Texte retenu:

%%

D'autre part, des registres de condoléances sont encore détenus par les mairies d'arrondissement, et des documents ont été adressés à la Ville. "On a projeté en janvier de lancer une collecte de ces documents-là également. On espère aussi recueillir les dessins, lettres… produits ou reçus par les écoles, mais ça n'aura évidemment aucun caractère obligatoire. " Les Archives reçoivent aussi beaucoup de propositions de dons de documents et photos, de la part de particuliers, qui sont appelés à enrichir le fonds.
L'opération est-elle une première du genre ? A Paris, après les attentats du 7 janvier à Charlie Hebdo, des collectifs de citoyens étaient intervenus pour collecter des messages et prendre des photos. Les mairies d'arrondissements avaient également recueilli quelques hommages. "Mais il n'y avait pas eu de démarche méthodique, institutionnelle, comme celle-là. " Même si la bibliothèque d'Harvard avait commencé, cet été, à recenser des hommages post-Charlie Hebdo. En revanche, à en croire Guillaume Nahon, des archivages de ce type ont déjà eu lieu à New York après le 11 septembre, mais aussi à Madrid, à Londres…
Plusieurs milliers de documents à traiter Etant donné le nombre d'hommages rendus, ce travail, de la collecte à la numérisation (qui prendra plusieurs mois, et pour laquelle un budget sera probablement alloué), est d'une ampleur considérable. Il mobilise une dizaine d'agents des Archives de Paris.
Alors pour quelle raison s'y attaquer ? "C'est une source majeur d'un événement majeur de l'Histoire de Paris, souligne Guillaume Nahon, on est dans l'Histoire immédiate, c'est très récent, mais on est tous conscients du caractère historique et inédit de cet événement. C'est une source très importante, pas tant sur l'histoire de l'événement lui-même, que sur l'histoire de sa réception. "Pour lui, il est même tout à fait vraisemblable qu'on puisse retrouver ces documents, dans quelques années, dans des manuels scolaire. "D'ailleurs, de ce point de vue-là, on va aussi commencer à réfléchir en janvier, avec des chercheurs qui nous ont sollicités, à des programmes de recherche-action qui pourraient notamment déboucher sur des projets d'action éducative"

%%

[Entrées de données enregistrées]

%%

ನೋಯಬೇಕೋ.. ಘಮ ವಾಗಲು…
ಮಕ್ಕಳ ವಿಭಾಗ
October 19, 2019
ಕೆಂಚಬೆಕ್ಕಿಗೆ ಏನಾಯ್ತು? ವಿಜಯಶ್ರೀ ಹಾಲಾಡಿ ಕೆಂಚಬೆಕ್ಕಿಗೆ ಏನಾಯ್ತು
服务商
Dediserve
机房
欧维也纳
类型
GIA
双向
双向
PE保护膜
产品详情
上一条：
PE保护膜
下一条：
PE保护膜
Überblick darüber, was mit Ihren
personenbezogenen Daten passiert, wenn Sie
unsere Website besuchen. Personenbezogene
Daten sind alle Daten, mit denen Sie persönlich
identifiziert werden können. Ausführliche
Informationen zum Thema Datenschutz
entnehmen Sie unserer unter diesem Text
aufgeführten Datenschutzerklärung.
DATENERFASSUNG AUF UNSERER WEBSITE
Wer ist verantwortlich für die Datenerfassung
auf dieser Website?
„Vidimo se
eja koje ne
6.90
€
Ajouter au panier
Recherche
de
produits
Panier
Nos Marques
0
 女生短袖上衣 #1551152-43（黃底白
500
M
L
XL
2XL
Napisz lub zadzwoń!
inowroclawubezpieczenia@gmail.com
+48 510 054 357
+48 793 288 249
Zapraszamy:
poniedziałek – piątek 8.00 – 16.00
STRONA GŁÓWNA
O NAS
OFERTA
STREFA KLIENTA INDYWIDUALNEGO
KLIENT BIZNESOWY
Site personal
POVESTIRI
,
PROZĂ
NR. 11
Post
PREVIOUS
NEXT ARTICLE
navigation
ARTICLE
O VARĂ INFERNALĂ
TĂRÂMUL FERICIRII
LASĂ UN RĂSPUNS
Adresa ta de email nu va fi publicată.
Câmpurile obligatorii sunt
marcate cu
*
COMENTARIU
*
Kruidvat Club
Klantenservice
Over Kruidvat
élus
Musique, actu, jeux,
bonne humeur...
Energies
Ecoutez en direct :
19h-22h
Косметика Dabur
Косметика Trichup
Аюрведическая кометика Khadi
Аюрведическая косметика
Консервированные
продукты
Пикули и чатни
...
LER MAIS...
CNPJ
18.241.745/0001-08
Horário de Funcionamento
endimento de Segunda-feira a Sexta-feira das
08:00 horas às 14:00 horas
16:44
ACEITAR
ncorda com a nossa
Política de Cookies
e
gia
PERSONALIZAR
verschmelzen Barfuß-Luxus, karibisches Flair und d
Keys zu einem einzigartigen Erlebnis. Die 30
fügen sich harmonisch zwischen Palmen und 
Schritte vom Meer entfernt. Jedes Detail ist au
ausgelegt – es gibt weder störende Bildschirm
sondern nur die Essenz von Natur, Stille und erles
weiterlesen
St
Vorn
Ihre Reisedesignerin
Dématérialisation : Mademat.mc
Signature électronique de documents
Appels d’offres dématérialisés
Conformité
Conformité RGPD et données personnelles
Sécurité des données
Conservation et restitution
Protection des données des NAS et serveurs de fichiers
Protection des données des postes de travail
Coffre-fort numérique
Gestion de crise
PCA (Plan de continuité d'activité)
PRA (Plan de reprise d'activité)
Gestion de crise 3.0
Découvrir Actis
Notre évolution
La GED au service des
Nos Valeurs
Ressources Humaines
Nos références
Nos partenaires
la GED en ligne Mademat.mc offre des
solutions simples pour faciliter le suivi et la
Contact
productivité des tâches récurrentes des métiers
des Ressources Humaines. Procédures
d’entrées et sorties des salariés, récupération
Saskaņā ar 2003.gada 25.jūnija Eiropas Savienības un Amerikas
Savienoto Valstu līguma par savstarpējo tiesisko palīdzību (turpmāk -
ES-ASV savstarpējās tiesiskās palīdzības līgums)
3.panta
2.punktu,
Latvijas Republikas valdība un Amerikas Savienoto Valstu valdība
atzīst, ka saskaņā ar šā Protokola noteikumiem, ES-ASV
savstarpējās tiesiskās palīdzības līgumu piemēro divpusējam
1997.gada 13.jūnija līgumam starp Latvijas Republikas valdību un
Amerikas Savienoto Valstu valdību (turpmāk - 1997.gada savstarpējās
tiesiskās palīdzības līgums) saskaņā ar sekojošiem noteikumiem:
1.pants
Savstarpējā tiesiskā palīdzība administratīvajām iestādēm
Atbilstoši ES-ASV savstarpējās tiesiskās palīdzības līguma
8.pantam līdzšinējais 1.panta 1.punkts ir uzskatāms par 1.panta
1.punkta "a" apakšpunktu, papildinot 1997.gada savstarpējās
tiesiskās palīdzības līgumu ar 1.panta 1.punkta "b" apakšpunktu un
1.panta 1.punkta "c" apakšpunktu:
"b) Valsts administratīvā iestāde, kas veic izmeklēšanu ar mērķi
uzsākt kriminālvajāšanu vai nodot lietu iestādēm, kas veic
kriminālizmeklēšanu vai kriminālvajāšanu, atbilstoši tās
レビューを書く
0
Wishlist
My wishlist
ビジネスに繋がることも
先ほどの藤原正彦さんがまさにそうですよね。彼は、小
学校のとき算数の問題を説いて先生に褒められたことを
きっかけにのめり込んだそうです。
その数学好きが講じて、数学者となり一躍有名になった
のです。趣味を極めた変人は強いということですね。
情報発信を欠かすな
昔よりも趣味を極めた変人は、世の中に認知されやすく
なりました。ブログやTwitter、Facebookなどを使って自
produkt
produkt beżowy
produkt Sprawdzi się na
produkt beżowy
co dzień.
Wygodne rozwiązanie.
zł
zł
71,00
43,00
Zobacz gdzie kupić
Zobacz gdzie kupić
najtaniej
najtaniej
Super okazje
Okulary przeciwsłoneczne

%%

Consigne A: Réécrivez plus brièvement le paragraphe du texte sur la collecte des hommages qui commence par « L'opération est-elle une première du genre ? », en conservant ses faits principaux.
Consigne B: Poursuivez le texte sur la collecte des hommages à partir de sa dernière phrase.

Réponse A: À Paris, après les attentats du 7 janvier contre Charlie Hebdo, des collectifs de citoyens avaient recueilli des messages et pris des photos, et les mairies d'arrondissement avaient rassemblé quelques hommages, sans toutefois de démarche méthodique et institutionnelle comme celle-ci. La bibliothèque d'Harvard avait néanmoins commencé cet été à recenser des hommages post-Charlie Hebdo. Selon Guillaume Nahon, des archivages de ce type ont déjà eu lieu à New York après le 11 septembre, ainsi qu'à Madrid et à Londres.

Réponse B:
"On réfléchit à des projets d'action, d'éducation citoyenne, mais également à des expositions, des projets avec des artistes… On aimerait susciter des usages variés de ce corpus." Guillaume Nahon
Dans ce corpus, de nombreux messages adressés par les communautés étrangères, mais aussi des dessins d'enfants et des messages particulièrement touchants ont marqué les archivistes -même s'ils disent tenter de lire le moins possible ces documents, de façon à se préserver.
Le fait d'archiver et de rendre public sur internet des messages intimes en les numérisant, ne pose-t-il pas des questions d'ordre déontologique, voire juridique ? "On a expliqué la démarche. Si jamais quelqu'un nous disait qu'il voulait reprendre son message, on lui redonnerait sans aucune difficulté , précise Guillaume Nahon. Cette personne pourrait aussi demander le retrait de la numérisation, mais je ne pense pas que ça arrivera. Dans la mesure où il est exposé sur l'espace public, on considère qu'il devient public. " Et de raconter que les riverains, et parfois des proches de victimes, les ont interrogés en les voyant travailler, et se sont tous dits satisfaits de cette démarche.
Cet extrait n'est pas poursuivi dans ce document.